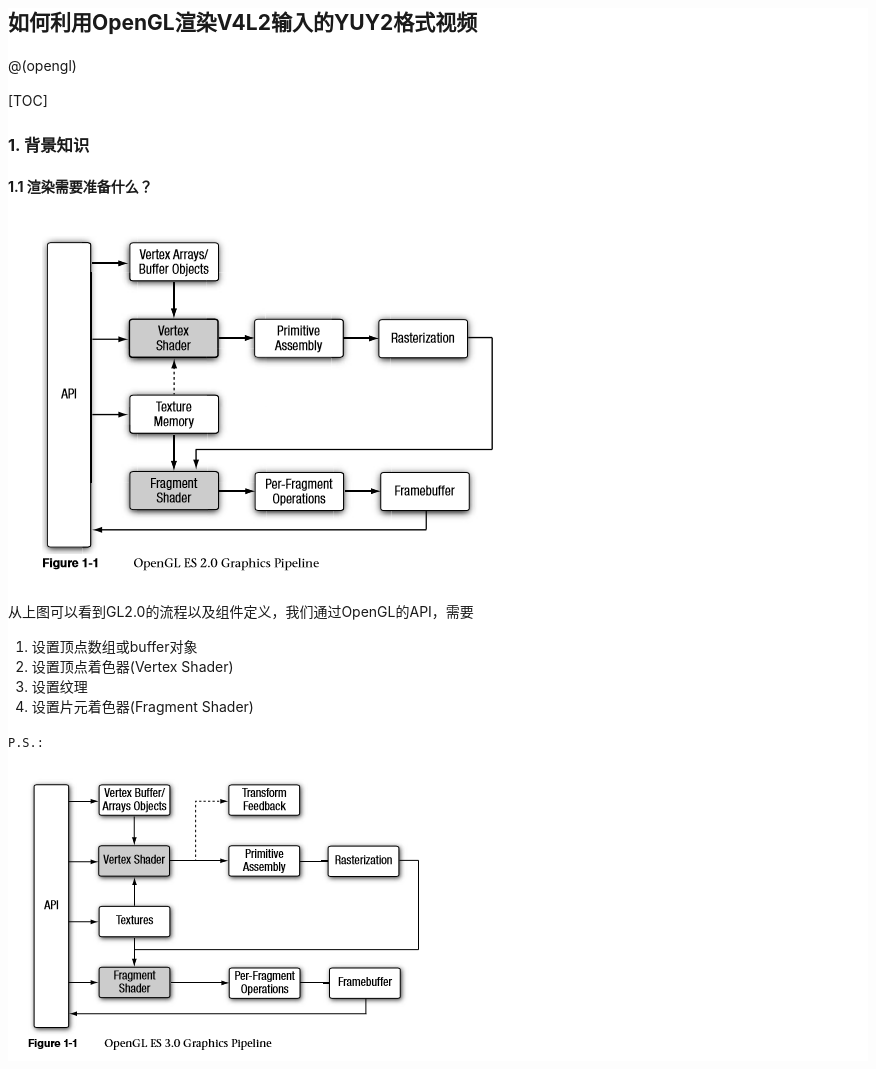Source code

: ## 如何利用OpenGL渲染V4L2输入的YUY2格式视频

@(opengl)

[TOC]
### 1. 背景知识
#### 1.1 渲染需要准备什么？
![Alt text](./1497839974396.png)

从上图可以看到GL2.0的流程以及组件定义，我们通过OpenGL的API，需要
1. 设置顶点数组或buffer对象
2. 设置顶点着色器(Vertex Shader)
3. 设置纹理
4. 设置片元着色器(Fragment Shader)

`P.S.:`

![Alt text](./1497839578468.png)
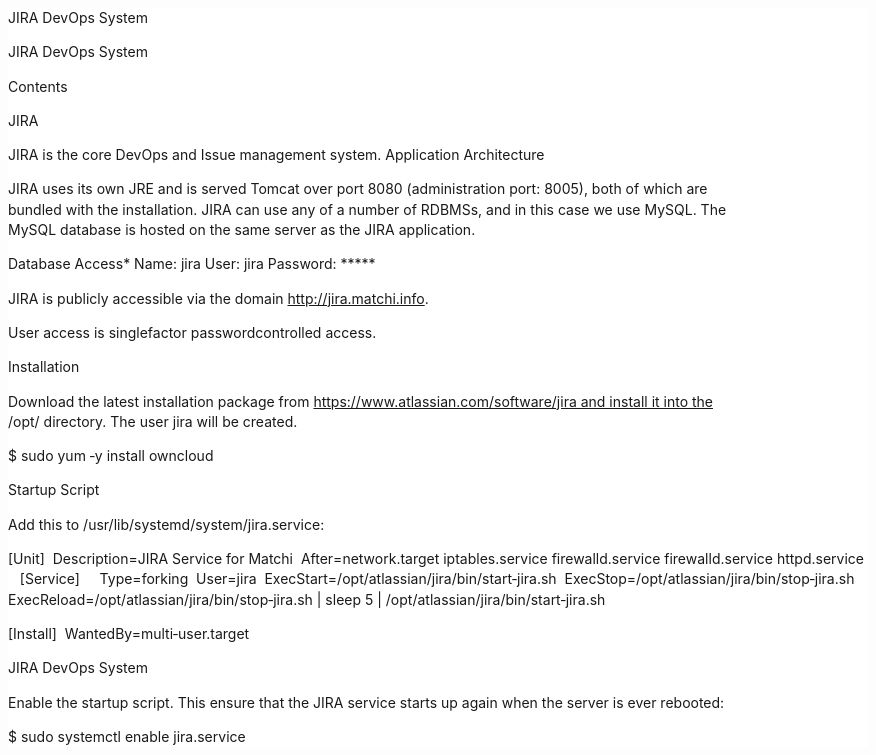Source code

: 
JIRA DevOps System ­ 

JIRA DevOps System

Contents

JIRA

JIRA is the core DevOps and Issue management system.
Application Architecture

JIRA uses its own JRE and is served Tomcat over port 8080 (administration port: 8005), both of which are
bundled with the installation. JIRA can use any of a number of RDBMSs, and in this case we use MySQL. The
MySQL database is hosted on the same server as the JIRA application.

Database Access*
Name: jira
User: jira
Password: *****

JIRA is publicly accessible via the domain http://jira.matchi.info.

User access is single­factor password­controlled access.

Installation

Download the latest installation package from https://www.atlassian.com/software/jira and install it into the
/opt/ directory. The user jira will be created.

$ sudo yum ‐y install owncloud

Startup Script

Add this to /usr/lib/systemd/system/jira.service:

[Unit] 
Description=JIRA Service for Matchi 
After=network.target iptables.service firewalld.service firewalld.service httpd.service 
  
[Service]    
Type=forking 
User=jira 
ExecStart=/opt/atlassian/jira/bin/start‐jira.sh 
ExecStop=/opt/atlassian/jira/bin/stop‐jira.sh 
ExecReload=/opt/atlassian/jira/bin/stop‐jira.sh | sleep 5 | /opt/atlassian/jira/bin/start‐jira.sh 
  

[Install] 
WantedBy=multi‐user.target

JIRA DevOps System ­ 

Enable the startup script. This ensure that the JIRA service starts up again when the server is ever rebooted:

$ sudo systemctl enable jira.service
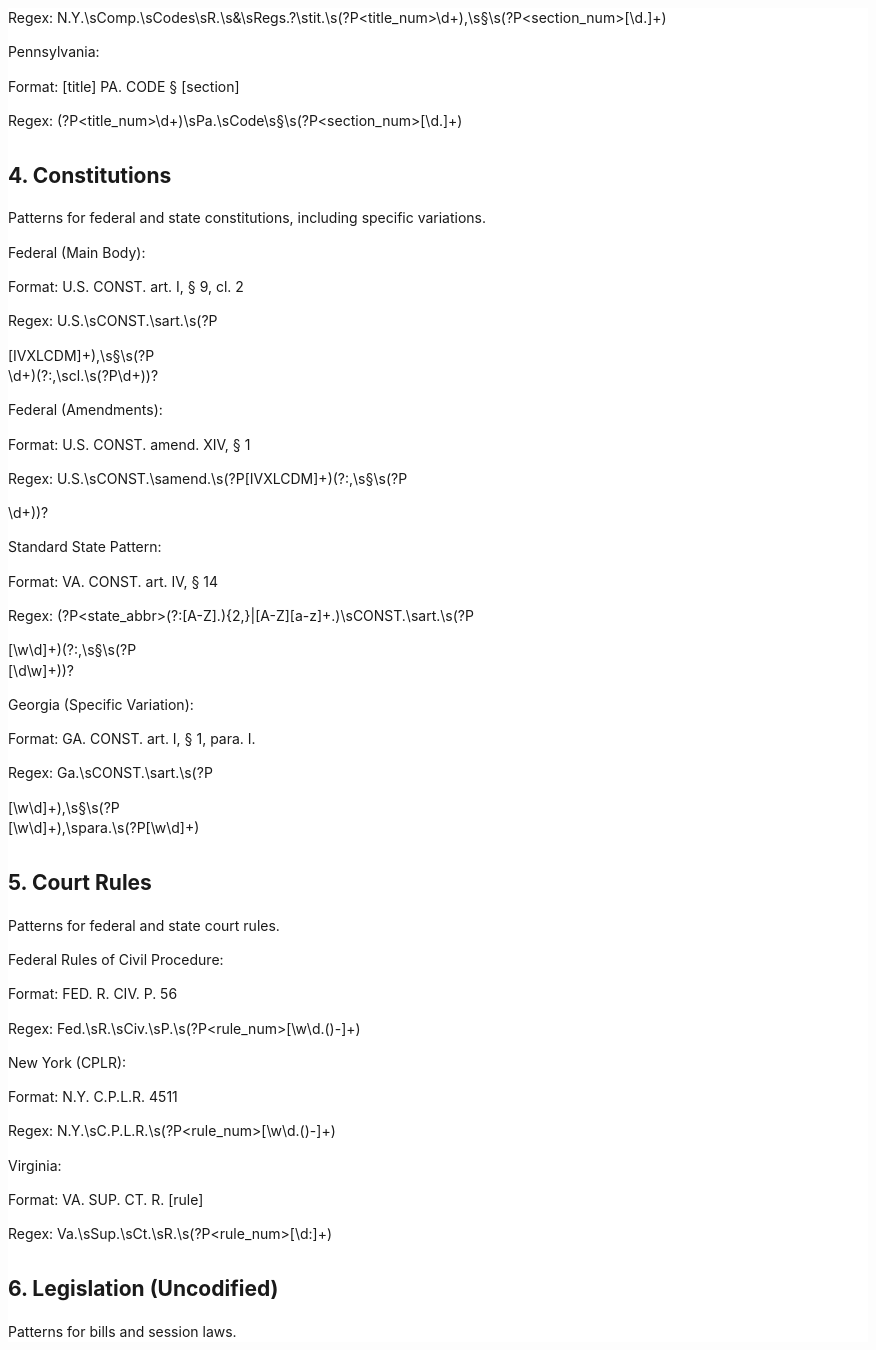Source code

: Regex: N\.Y\.\sComp\.\sCodes\sR\.\s&\sRegs\.?\stit\.\s(?P<title_num>\d+),\s§\s(?P<section_num>[\d.]+)

Pennsylvania:

Format: [title] PA. CODE § [section]

Regex: (?P<title_num>\d+)\sPa\.\sCode\s§\s(?P<section_num>[\d.]+)

## 4. Constitutions
Patterns for federal and state constitutions, including specific variations.

Federal (Main Body):

Format: U.S. CONST. art. I, § 9, cl. 2

Regex: U\.S\.\sCONST\.\sart\.\s(?P<article>[IVXLCDM]+),\s§\s(?P<section>\d+)(?:,\scl\.\s(?P<clause>\d+))?

Federal (Amendments):

Format: U.S. CONST. amend. XIV, § 1

Regex: U\.S\.\sCONST\.\samend\.\s(?P<amendment>[IVXLCDM]+)(?:,\s§\s(?P<section>\d+))?

Standard State Pattern:

Format: VA. CONST. art. IV, § 14

Regex: (?P<state_abbr>(?:[A-Z]\.){2,}|[A-Z][a-z]+\.)\sCONST\.\sart\.\s(?P<article>[\w\d]+)(?:,\s§\s(?P<section>[\d\w]+))?

Georgia (Specific Variation):

Format: GA. CONST. art. I, § 1, para. I.

Regex: Ga\.\sCONST\.\sart\.\s(?P<article>[\w\d]+),\s§\s(?P<section>[\w\d]+),\spara\.\s(?P<paragraph>[\w\d]+)

## 5. Court Rules
Patterns for federal and state court rules.

Federal Rules of Civil Procedure:

Format: FED. R. CIV. P. 56

Regex: Fed\.\sR\.\sCiv\.\sP\.\s(?P<rule_num>[\w\d.()-]+)

New York (CPLR):

Format: N.Y. C.P.L.R. 4511

Regex: N\.Y\.\sC\.P\.L\.R\.\s(?P<rule_num>[\w\d.()-]+)

Virginia:

Format: VA. SUP. CT. R. [rule]

Regex: Va\.\sSup\.\sCt\.\sR\.\s(?P<rule_num>[\d:]+)

## 6. Legislation (Uncodified)
Patterns for bills and session laws.
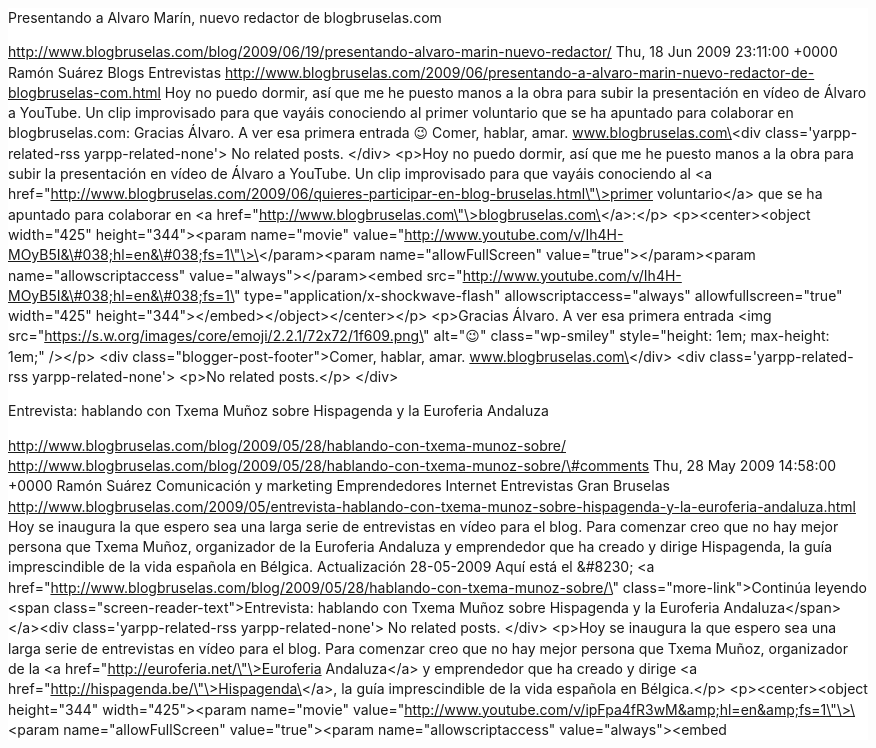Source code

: Presentando a Alvaro Marín, nuevo redactor de blogbruselas.com

http://www.blogbruselas.com/blog/2009/06/19/presentando-alvaro-marin-nuevo-redactor/
Thu, 18 Jun 2009 23:11:00 +0000 Ramón Suárez Blogs Entrevistas
http://www.blogbruselas.com/2009/06/presentando-a-alvaro-marin-nuevo-redactor-de-blogbruselas-com.html
Hoy no puedo dormir, así que me he puesto manos a la obra para subir la
presentación en vídeo de Álvaro a YouTube. Un clip improvisado para que
vayáis conociendo al primer voluntario que se ha apuntado para colaborar
en blogbruselas.com: Gracias Álvaro. A ver esa primera entrada 😉 Comer,
hablar, amar. www.blogbruselas.com\<div class=\'yarpp-related-rss
yarpp-related-none\'\> No related posts. \</div\> \<p\>Hoy no puedo
dormir, así que me he puesto manos a la obra para subir la presentación
en vídeo de Álvaro a YouTube. Un clip improvisado para que vayáis
conociendo al \<a
href=\"http://www.blogbruselas.com/2009/06/quieres-participar-en-blog-bruselas.html\"\>primer
voluntario\</a\> que se ha apuntado para colaborar en \<a
href=\"http://www.blogbruselas.com\"\>blogbruselas.com\</a\>:\</p\>
\<p\>\<center\>\<object width=\"425\" height=\"344\"\>\<param
name=\"movie\"
value=\"http://www.youtube.com/v/Ih4H-MOyB5I&\#038;hl=en&\#038;fs=1\"\>\</param\>\<param
name=\"allowFullScreen\" value=\"true\"\>\</param\>\<param
name=\"allowscriptaccess\" value=\"always\"\>\</param\>\<embed
src=\"http://www.youtube.com/v/Ih4H-MOyB5I&\#038;hl=en&\#038;fs=1\"
type=\"application/x-shockwave-flash\" allowscriptaccess=\"always\"
allowfullscreen=\"true\" width=\"425\"
height=\"344\"\>\</embed\>\</object\>\</center\>\</p\> \<p\>Gracias
Álvaro. A ver esa primera entrada \<img
src=\"https://s.w.org/images/core/emoji/2.2.1/72x72/1f609.png\"
alt=\"😉\" class=\"wp-smiley\" style=\"height: 1em; max-height: 1em;\"
/\>\</p\> \<div class=\"blogger-post-footer\"\>Comer, hablar, amar.
www.blogbruselas.com\</div\> \<div class=\'yarpp-related-rss
yarpp-related-none\'\> \<p\>No related posts.\</p\> \</div\>

Entrevista: hablando con Txema Muñoz sobre Hispagenda y la Euroferia
Andaluza

http://www.blogbruselas.com/blog/2009/05/28/hablando-con-txema-munoz-sobre/
http://www.blogbruselas.com/blog/2009/05/28/hablando-con-txema-munoz-sobre/\#comments
Thu, 28 May 2009 14:58:00 +0000 Ramón Suárez Comunicación y marketing
Emprendedores Internet Entrevistas Gran Bruselas
http://www.blogbruselas.com/2009/05/entrevista-hablando-con-txema-munoz-sobre-hispagenda-y-la-euroferia-andaluza.html
Hoy se inaugura la que espero sea una larga serie de entrevistas en
vídeo para el blog. Para comenzar creo que no hay mejor persona que
Txema Muñoz, organizador de la Euroferia Andaluza y emprendedor que ha
creado y dirige Hispagenda, la guía imprescindible de la vida española
en Bélgica. Actualización 28-05-2009 Aquí está el &\#8230; \<a
href=\"http://www.blogbruselas.com/blog/2009/05/28/hablando-con-txema-munoz-sobre/\"
class=\"more-link\"\>Continúa leyendo \<span
class=\"screen-reader-text\"\>Entrevista: hablando con Txema Muñoz sobre
Hispagenda y la Euroferia Andaluza\</span\>\</a\>\<div
class=\'yarpp-related-rss yarpp-related-none\'\> No related posts.
\</div\> \<p\>Hoy se inaugura la que espero sea una larga serie de
entrevistas en vídeo para el blog. Para comenzar creo que no hay mejor
persona que Txema Muñoz, organizador de la \<a
href=\"http://euroferia.net/\"\>Euroferia Andaluza\</a\> y emprendedor
que ha creado y dirige \<a
href=\"http://hispagenda.be/\"\>Hispagenda\</a\>, la guía imprescindible
de la vida española en Bélgica.\</p\> \<p\>\<center\>\<object
height=\"344\" width=\"425\"\>\<param name=\"movie\"
value=\"http://www.youtube.com/v/ipFpa4fR3wM&amp;hl=en&amp;fs=1\"\>\<param
name=\"allowFullScreen\" value=\"true\"\>\<param
name=\"allowscriptaccess\" value=\"always\"\>\<embed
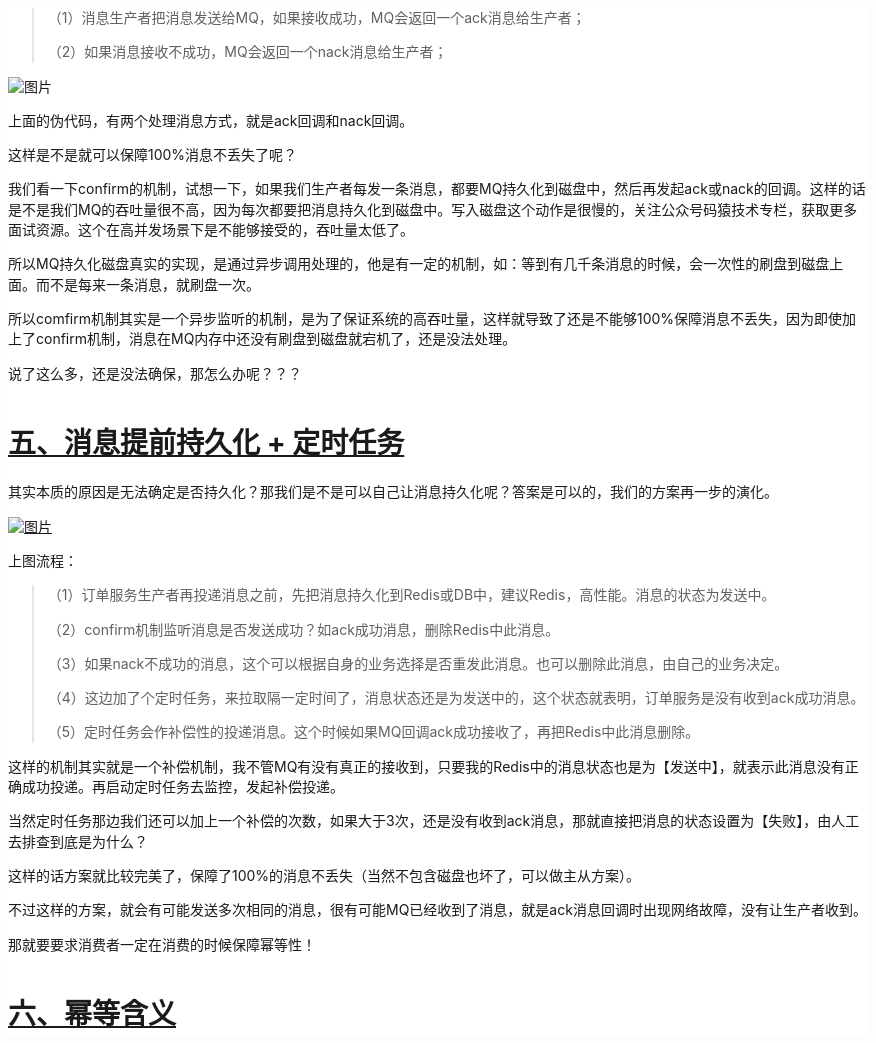 > （1）消息生产者把消息发送给MQ，如果接收成功，MQ会返回一个ack消息给生产者；
>
> （2）如果消息接收不成功，MQ会返回一个nack消息给生产者；

![图片](https://mmbiz.qpic.cn/mmbiz_png/07BicZywOVtmXbOlRialObRayFpsKxQpVxeU7ibyxyoJDwWbGZAll0R0rGWChL3OgpTdgMX8pXO6V9L7DNngZgsvQ/640?wx_fmt=png&tp=webp&wxfrom=5&wx_lazy=1&wx_co=1)

上面的伪代码，有两个处理消息方式，就是ack回调和nack回调。

这样是不是就可以保障100%消息不丢失了呢？

我们看一下confirm的机制，试想一下，如果我们生产者每发一条消息，都要MQ持久化到磁盘中，然后再发起ack或nack的回调。这样的话是不是我们MQ的吞吐量很不高，因为每次都要把消息持久化到磁盘中。写入磁盘这个动作是很慢的，关注公众号码猿技术专栏，获取更多面试资源。这个在高并发场景下是不能够接受的，吞吐量太低了。

所以MQ持久化磁盘真实的实现，是通过异步调用处理的，他是有一定的机制，如：等到有几千条消息的时候，会一次性的刷盘到磁盘上面。而不是每来一条消息，就刷盘一次。

所以comfirm机制其实是一个异步监听的机制，是为了保证系统的高吞吐量，这样就导致了还是不能够100%保障消息不丢失，因为即使加上了confirm机制，消息在MQ内存中还没有刷盘到磁盘就宕机了，还是没法处理。

说了这么多，还是没法确保，那怎么办呢？？？

# [五、消息提前持久化 + 定时任务](http://mp.weixin.qq.com/s?__biz=MzU4MDM3MDgyMA==&mid=2247497951&idx=1&sn=070d021f91f3c202b8f7ad4d9ec38c9d&chksm=fd555034ca22d9227a63f380444a6cbed806d8096af39e478a0bf1b7a9d674f3a72928844f6c&scene=21#wechat_redirect)

其实本质的原因是无法确定是否持久化？那我们是不是可以自己让消息持久化呢？答案是可以的，我们的方案再一步的演化。

[![图片](https://mmbiz.qpic.cn/mmbiz_png/07BicZywOVtmXbOlRialObRayFpsKxQpVxIx0Wte7bPHcFgOUhfnJwpqzOIUGj0cx9oZKDnZv8c2Vv8TRymibf1hA/640?wx_fmt=png&tp=webp&wxfrom=5&wx_lazy=1&wx_co=1)](http://mp.weixin.qq.com/s?__biz=MzU4MDM3MDgyMA==&mid=2247498163&idx=2&sn=0b91080e25f2d0edfeedc950b413f84e&chksm=fd555158ca22d84e0d8303bff82b59e7f622d33c47e8bb64a9d5d9835e8ada85f3bf5110eed4&scene=21#wechat_redirect)

上图流程：

> （1）订单服务生产者再投递消息之前，先把消息持久化到Redis或DB中，建议Redis，高性能。消息的状态为发送中。
>
> （2）confirm机制监听消息是否发送成功？如ack成功消息，删除Redis中此消息。
>
> （3）如果nack不成功的消息，这个可以根据自身的业务选择是否重发此消息。也可以删除此消息，由自己的业务决定。
>
> （4）这边加了个定时任务，来拉取隔一定时间了，消息状态还是为发送中的，这个状态就表明，订单服务是没有收到ack成功消息。
>
> （5）定时任务会作补偿性的投递消息。这个时候如果MQ回调ack成功接收了，再把Redis中此消息删除。

这样的机制其实就是一个补偿机制，我不管MQ有没有真正的接收到，只要我的Redis中的消息状态也是为【发送中】，就表示此消息没有正确成功投递。再启动定时任务去监控，发起补偿投递。

当然定时任务那边我们还可以加上一个补偿的次数，如果大于3次，还是没有收到ack消息，那就直接把消息的状态设置为【失败】，由人工去排查到底是为什么？

这样的话方案就比较完美了，保障了100%的消息不丢失（当然不包含磁盘也坏了，可以做主从方案）。

不过这样的方案，就会有可能发送多次相同的消息，很有可能MQ已经收到了消息，就是ack消息回调时出现网络故障，没有让生产者收到。

那就要要求消费者一定在消费的时候保障幂等性！

# [六、幂等含义](http://mp.weixin.qq.com/s?__biz=MzU4MDM3MDgyMA==&mid=2247497951&idx=1&sn=070d021f91f3c202b8f7ad4d9ec38c9d&chksm=fd555034ca22d9227a63f380444a6cbed806d8096af39e478a0bf1b7a9d674f3a72928844f6c&scene=21#wechat_redirect)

= EXERCISE =
Tally the lines of the material above that include the word "Format", then state that tally alone.

= RESPONSE =
8